| Work order 1 |
According to the party wall case text, what did the defendant construct in 1919?

| Document excerpt |
Bell v. Gara Fraxa Company

255 P. 144 | Wash. | 1927

In 1909, Leontine Briggs and Robert Briggs, husband and wife, and both now deceased, were the owners of lot 6, block 33, Railroad Addition to Spokane. At the same time, one Gardner and wife were the purchasers under a conditional sale contract of the adjoining lot 5. Briggs and wife, being desirous of building on a portion of said lot, entered into a party wall agreement with the Gardners. It was drawn with much detail, but none of its provisions need be set out here save the following:

"It is further agreed between said parties, for themselves, their respective heirs, and assigns, that this *431 agreement shall at all times be construed as a covenant running with the land and that no part of the fee of the soil upon which the wall is to stand shall pass to or be invested from either party to the other, or their respective heirs or assigns."

The Briggs constructed a party wall on lot 6, as contemplated by the agreement. Thereafter the title to lot 5 became vested in the Gardners and one Engdahl and wife, who in 1915 transferred the title to the defendant herein.

In 1919, the defendant constructed a brick garage and used a portion of the party wall that had been erected by the Briggs in 1909. In 1910, Briggs and wife sold lot 6 to one Thomas, but reserved by separate instrument all of their rights in and to the party wall agreement made in 1909.

In 1925, this action was begun by the plaintiff, as executor of the Briggs estate, to recover from the defendant the value of the party wall used by it when it constructed the garage in 1919.

The defendant demurred to the complaint, and the demurrer being sustained, the plaintiff refused to further plead, and a judgment was entered dismissing the action. This appeal followed.

[1] The question of whether party wall agreements run with the land, or are personal, is not a new one in this court. InHoffman v. Dickson, 47 Wash. 431, 92 P. 272, 93 P. 523, 125 Am. St. 907, 15 Ann. Cas. 173, the point was elaborately presented and discussed and it was there decided that an agreement somewhat similar to the one here in question was a covenant running with the land. Again in Sandberg v. Rowland,51 Wash. 7, 97 P. 1087, 130 Am. St. 1077, the same point being raised, we reaffirmed the doctrine of the Hoffman v. Dickson case, supra, and required payment by the *432 defendants to the then owners of the adjoining lot, although they had previously paid their share to the original builder of the party wall, the grantee of the plaintiff.

Camera pose estimation data:
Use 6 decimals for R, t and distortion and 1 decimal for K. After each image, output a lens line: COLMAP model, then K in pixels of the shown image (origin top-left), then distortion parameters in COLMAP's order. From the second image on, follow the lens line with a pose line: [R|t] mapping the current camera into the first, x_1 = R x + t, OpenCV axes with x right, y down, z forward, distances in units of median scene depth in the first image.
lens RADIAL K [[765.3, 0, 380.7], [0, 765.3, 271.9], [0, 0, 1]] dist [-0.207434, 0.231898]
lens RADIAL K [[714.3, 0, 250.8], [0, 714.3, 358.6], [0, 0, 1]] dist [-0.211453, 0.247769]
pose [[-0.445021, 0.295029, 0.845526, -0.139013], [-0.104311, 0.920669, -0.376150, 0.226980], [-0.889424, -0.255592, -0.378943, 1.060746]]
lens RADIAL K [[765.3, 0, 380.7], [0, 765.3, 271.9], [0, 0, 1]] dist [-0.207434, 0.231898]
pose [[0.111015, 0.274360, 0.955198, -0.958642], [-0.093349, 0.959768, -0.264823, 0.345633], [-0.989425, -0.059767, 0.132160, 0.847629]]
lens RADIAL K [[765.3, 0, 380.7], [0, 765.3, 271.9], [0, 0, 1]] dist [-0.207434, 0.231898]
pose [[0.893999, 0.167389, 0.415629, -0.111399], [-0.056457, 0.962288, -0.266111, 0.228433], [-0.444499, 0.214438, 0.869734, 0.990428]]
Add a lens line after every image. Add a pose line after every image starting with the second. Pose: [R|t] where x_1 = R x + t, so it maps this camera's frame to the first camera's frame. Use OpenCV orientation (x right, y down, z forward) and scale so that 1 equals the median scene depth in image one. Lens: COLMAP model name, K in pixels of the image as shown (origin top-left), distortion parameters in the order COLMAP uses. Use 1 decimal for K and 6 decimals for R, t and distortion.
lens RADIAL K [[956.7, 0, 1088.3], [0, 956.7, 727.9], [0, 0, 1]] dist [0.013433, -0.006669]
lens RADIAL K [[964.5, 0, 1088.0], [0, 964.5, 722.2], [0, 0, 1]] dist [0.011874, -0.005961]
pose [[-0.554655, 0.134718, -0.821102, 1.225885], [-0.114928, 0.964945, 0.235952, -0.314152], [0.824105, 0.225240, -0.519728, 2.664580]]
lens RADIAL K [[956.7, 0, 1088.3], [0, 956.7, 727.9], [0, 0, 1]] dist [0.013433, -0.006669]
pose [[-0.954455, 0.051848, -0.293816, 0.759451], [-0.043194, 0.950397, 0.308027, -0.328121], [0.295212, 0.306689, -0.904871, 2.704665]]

| Work order 2 |
Rename "median scene depth" to "mean scene depth" in the records, covering the stretch from their start through the line containing "0.214438, 0.869734, 0.990428]]", and return only those lines with nothing else altered.

| Written reply 1 |
A brick garage.

| Written reply 2 |
Use 6 decimals for R, t and distortion and 1 decimal for K. After each image, output a lens line: COLMAP model, then K in pixels of the shown image (origin top-left), then distortion parameters in COLMAP's order. From the second image on, follow the lens line with a pose line: [R|t] mapping the current camera into the first, x_1 = R x + t, OpenCV axes with x right, y down, z forward, distances in units of mean scene depth in the first image.
lens RADIAL K [[765.3, 0, 380.7], [0, 765.3, 271.9], [0, 0, 1]] dist [-0.207434, 0.231898]
lens RADIAL K [[714.3, 0, 250.8], [0, 714.3, 358.6], [0, 0, 1]] dist [-0.211453, 0.247769]
pose [[-0.445021, 0.295029, 0.845526, -0.139013], [-0.104311, 0.920669, -0.376150, 0.226980], [-0.889424, -0.255592, -0.378943, 1.060746]]
lens RADIAL K [[765.3, 0, 380.7], [0, 765.3, 271.9], [0, 0, 1]] dist [-0.207434, 0.231898]
pose [[0.111015, 0.274360, 0.955198, -0.958642], [-0.093349, 0.959768, -0.264823, 0.345633], [-0.989425, -0.059767, 0.132160, 0.847629]]
lens RADIAL K [[765.3, 0, 380.7], [0, 765.3, 271.9], [0, 0, 1]] dist [-0.207434, 0.231898]
pose [[0.893999, 0.167389, 0.415629, -0.111399], [-0.056457, 0.962288, -0.266111, 0.228433], [-0.444499, 0.214438, 0.869734, 0.990428]]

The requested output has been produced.